What’s specific – at least to me – about what Greer conceives of as ‘the future’ is that it locks itself within some very wise and pessimistic restraints that disallow a lot of ideological hope and wishful thinking. For instance, in terms of reading Greer one goes on a strange ride of downs and downs, just when you think Greer may finally allow a form of optimistic futurism, innovation or ‘progress’ to perhaps have merit he quickly and succinctly buries it under a heap of clear logic and historical statistics. Or, “Oh you think that would work do you?

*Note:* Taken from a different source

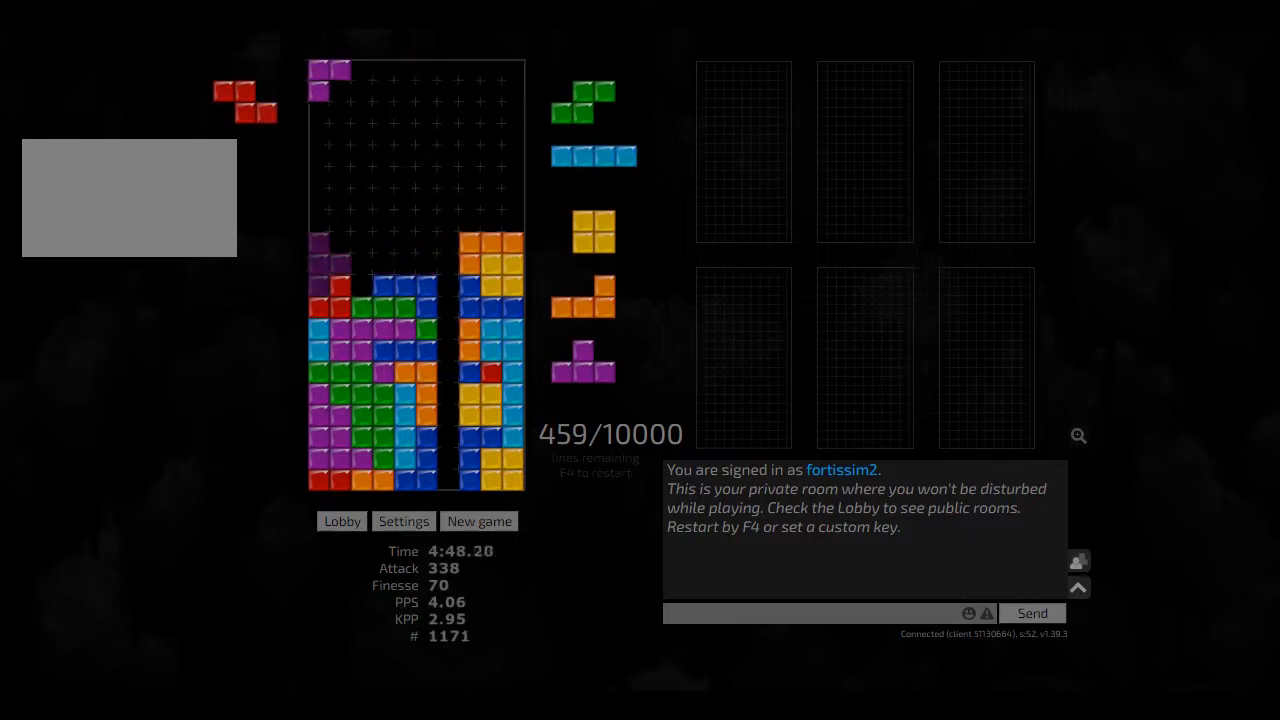
{"keys": ["hd"], "events": [[42, "hd", "down"], [83, "hl", "down"], [125, "ccw", "down"], [167, "hd", "up"], [167, "hl", "up"], [167, "left", "down"], [208, "ccw", "up"], [208, "left", "up"], [250, "hd", "down"], [250, "hl", "down"], [333, "left", "down"], [417, "hd", "up"], [417, "hl", "up"], [417, "right", "down"], [458, "left", "up"], [500, "hd", "down"], [500, "right", "up"]]}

Well here’s why it wont’ ad infinitum.
However, there’s another very specific idea that invades Greer’s work consistently. Often directly, but more often it sits quietly at the sidelines, smirking at its own reality. And this is Greer’s almost a priori notion that civilizations collapse, end, stop-being etc. With Greer the possibility for anything to end is always possible. This seems quite obvious, right? Well, not so. People hate to think that even their most luxurious comforts – ones that have always been around – would cease to be. So why would they even start to believe in a world where the basics will become a struggle?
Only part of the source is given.